Considering the risk of evolution to a chronic disease in people with risk factors, when a patient is diagnosed with acute Q fever, symptomatic or not, these risk factors must be systematically investigated: pregnancy test in women, cardiac ultrasound (asking the cardiologist to look for any valvular abnormality, even minor ones such as mitral prolapsus, aortic bicuspidy, mitral leak), and a search for a cause of immune suppression (HIV, cancer, lymphoma, splenectomy, treatment).
Patients with previous valvular lesions, aneurisms, or vascular grafts, who present with an acute Q fever, have a high risk of chronic Q fever evolution (5). It has been shown that 38% of patients with valvular abnormalities will develop an endocarditis within two years after an acute Q fever (14). This evolution can be prevented by an antibiotic treatment. This study (5) enhances the importance of detecting valvular abnormalities, even minor ones, in a patient with an acute Q fever, and also of diagnosing Q fever in patients with valvular abnormalities. In the general population, between 1% and 2% show valvular abnormalities (14). If one-third of them develop an endocarditis, it means that 0.3% to 0.6% of the patients with an acute
Q fever (symptomatic or not) will have an endocarditis. These figures explain the lack of power of the Swiss cohort (12), which could not show an increase in the risk of endocarditis 12 years after the outbreak (one to two endocarditis cases among 412 Q fever cases during the outbreak).

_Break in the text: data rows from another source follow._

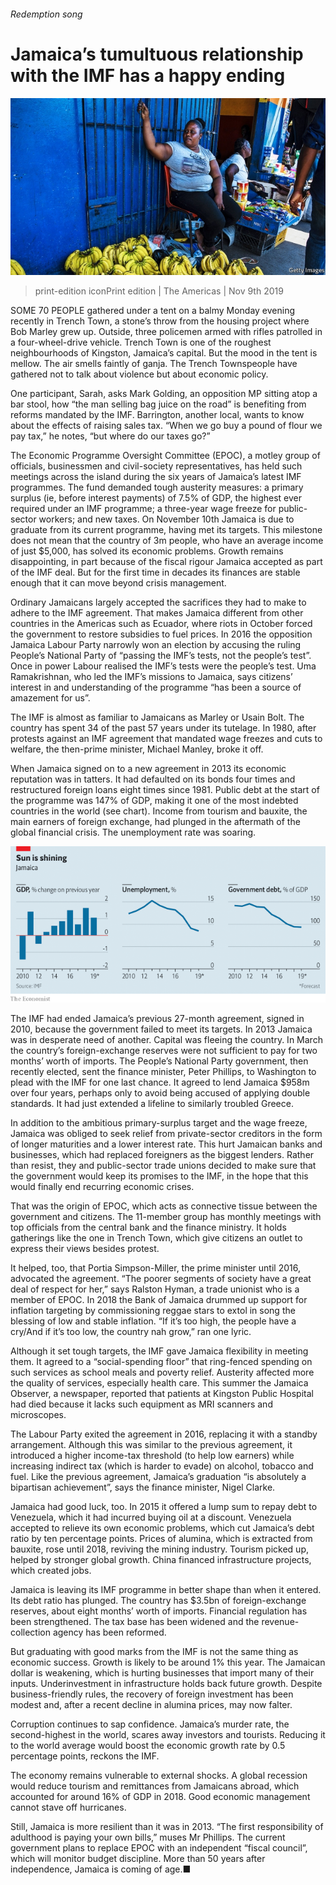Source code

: ###### Redemption song

# Jamaica’s tumultuous relationship with the IMF has a happy ending 

![image](images/20191109_amp501.jpg) 

> print-edition iconPrint edition | The Americas | Nov 9th 2019 

SOME 70 PEOPLE gathered under a tent on a balmy Monday evening recently in Trench Town, a stone’s throw from the housing project where Bob Marley grew up. Outside, three policemen armed with rifles patrolled in a four-wheel-drive vehicle. Trench Town is one of the roughest neighbourhoods of Kingston, Jamaica’s capital. But the mood in the tent is mellow. The air smells faintly of ganja. The Trench Townspeople have gathered not to talk about violence but about economic policy. 

One participant, Sarah, asks Mark Golding, an opposition MP sitting atop a bar stool, how “the man selling bag juice on the road” is benefiting from reforms mandated by the IMF. Barrington, another local, wants to know about the effects of raising sales tax. “When we go buy a pound of flour we pay tax,” he notes, “but where do our taxes go?” 

The Economic Programme Oversight Committee (EPOC), a motley group of officials, businessmen and civil-society representatives, has held such meetings across the island during the six years of Jamaica’s latest IMF programmes. The fund demanded tough austerity measures: a primary surplus (ie, before interest payments) of 7.5% of GDP, the highest ever required under an IMF programme; a three-year wage freeze for public-sector workers; and new taxes. On November 10th Jamaica is due to graduate from its current programme, having met its targets. This milestone does not mean that the country of 3m people, who have an average income of just $5,000, has solved its economic problems. Growth remains disappointing, in part because of the fiscal rigour Jamaica accepted as part of the IMF deal. But for the first time in decades its finances are stable enough that it can move beyond crisis management. 

Ordinary Jamaicans largely accepted the sacrifices they had to make to adhere to the IMF agreement. That makes Jamaica different from other countries in the Americas such as Ecuador, where riots in October forced the government to restore subsidies to fuel prices. In 2016 the opposition Jamaica Labour Party narrowly won an election by accusing the ruling People’s National Party of “passing the IMF’s tests, not the people’s test”. Once in power Labour realised the IMF’s tests were the people’s test. Uma Ramakrishnan, who led the IMF’s missions to Jamaica, says citizens’ interest in and understanding of the programme “has been a source of amazement for us”. 

The IMF is almost as familiar to Jamaicans as Marley or Usain Bolt. The country has spent 34 of the past 57 years under its tutelage. In 1980, after protests against an IMF agreement that mandated wage freezes and cuts to welfare, the then-prime minister, Michael Manley, broke it off. 

When Jamaica signed on to a new agreement in 2013 its economic reputation was in tatters. It had defaulted on its bonds four times and restructured foreign loans eight times since 1981. Public debt at the start of the programme was 147% of GDP, making it one of the most indebted countries in the world (see chart). Income from tourism and bauxite, the main earners of foreign exchange, had plunged in the aftermath of the global financial crisis. The unemployment rate was soaring. 

![image](images/20191109_amc436.png) 

The IMF had ended Jamaica’s previous 27-month agreement, signed in 2010, because the government failed to meet its targets. In 2013 Jamaica was in desperate need of another. Capital was fleeing the country. In March the country’s foreign-exchange reserves were not sufficient to pay for two months’ worth of imports. The People’s National Party government, then recently elected, sent the finance minister, Peter Phillips, to Washington to plead with the IMF for one last chance. It agreed to lend Jamaica $958m over four years, perhaps only to avoid being accused of applying double standards. It had just extended a lifeline to similarly troubled Greece. 

In addition to the ambitious primary-surplus target and the wage freeze, Jamaica was obliged to seek relief from private-sector creditors in the form of longer maturities and a lower interest rate. This hurt Jamaican banks and businesses, which had replaced foreigners as the biggest lenders. Rather than resist, they and public-sector trade unions decided to make sure that the government would keep its promises to the IMF, in the hope that this would finally end recurring economic crises. 

That was the origin of EPOC, which acts as connective tissue between the government and citizens. The 11-member group has monthly meetings with top officials from the central bank and the finance ministry. It holds gatherings like the one in Trench Town, which give citizens an outlet to express their views besides protest. 

It helped, too, that Portia Simpson-Miller, the prime minister until 2016, advocated the agreement. “The poorer segments of society have a great deal of respect for her,” says Ralston Hyman, a trade unionist who is a member of EPOC. In 2018 the Bank of Jamaica drummed up support for inflation targeting by commissioning reggae stars to extol in song the blessing of low and stable inflation. “If it’s too high, the people have a cry/And if it’s too low, the country nah grow,” ran one lyric. 

Although it set tough targets, the IMF gave Jamaica flexibility in meeting them. It agreed to a “social-spending floor” that ring-fenced spending on such services as school meals and poverty relief. Austerity affected more the quality of services, especially health care. This summer the Jamaica Observer, a newspaper, reported that patients at Kingston Public Hospital had died because it lacks such equipment as MRI scanners and microscopes. 

The Labour Party exited the agreement in 2016, replacing it with a standby arrangement. Although this was similar to the previous agreement, it introduced a higher income-tax threshold (to help low earners) while increasing indirect tax (which is harder to evade) on alcohol, tobacco and fuel. Like the previous agreement, Jamaica’s graduation “is absolutely a bipartisan achievement”, says the finance minister, Nigel Clarke. 

Jamaica had good luck, too. In 2015 it offered a lump sum to repay debt to Venezuela, which it had incurred buying oil at a discount. Venezuela accepted to relieve its own economic problems, which cut Jamaica’s debt ratio by ten percentage points. Prices of alumina, which is extracted from bauxite, rose until 2018, reviving the mining industry. Tourism picked up, helped by stronger global growth. China financed infrastructure projects, which created jobs. 

Jamaica is leaving its IMF programme in better shape than when it entered. Its debt ratio has plunged. The country has $3.5bn of foreign-exchange reserves, about eight months’ worth of imports. Financial regulation has been strengthened. The tax base has been widened and the revenue-collection agency has been reformed. 

But graduating with good marks from the IMF is not the same thing as economic success. Growth is likely to be around 1% this year. The Jamaican dollar is weakening, which is hurting businesses that import many of their inputs. Underinvestment in infrastructure holds back future growth. Despite business-friendly rules, the recovery of foreign investment has been modest and, after a recent decline in alumina prices, may now falter. 

Corruption continues to sap confidence. Jamaica’s murder rate, the second-highest in the world, scares away investors and tourists. Reducing it to the world average would boost the economic growth rate by 0.5 percentage points, reckons the IMF. 

The economy remains vulnerable to external shocks. A global recession would reduce tourism and remittances from Jamaicans abroad, which accounted for around 16% of GDP in 2018. Good economic management cannot stave off hurricanes. 

Still, Jamaica is more resilient than it was in 2013. “The first responsibility of adulthood is paying your own bills,” muses Mr Phillips. The current government plans to replace EPOC with an independent “fiscal council”, which will monitor budget discipline. More than 50 years after independence, Jamaica is coming of age.■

The evolution of acute Q fever to chronic fatigue syndrome has been described in Australia (15) and in the United Kingdom (16). Ayres et al. (15) interviewed 71 patients five years after the acute phase, and compared them with controls. The patients reported more frequently sweat, dyspnea, blurred vision, and abnormal tiredness. Penttila et al. have demonstrated that the patients with a chronic fatigue syndrome (20%) show moderate abnormalities of their cytokines regulation (16). A geographical variation seems to exist, since none of the 80 patients followed-up in Martigues (southern France) after an acute Q fever developed chronique fatigue syndrome, versus 37% in an English study (17).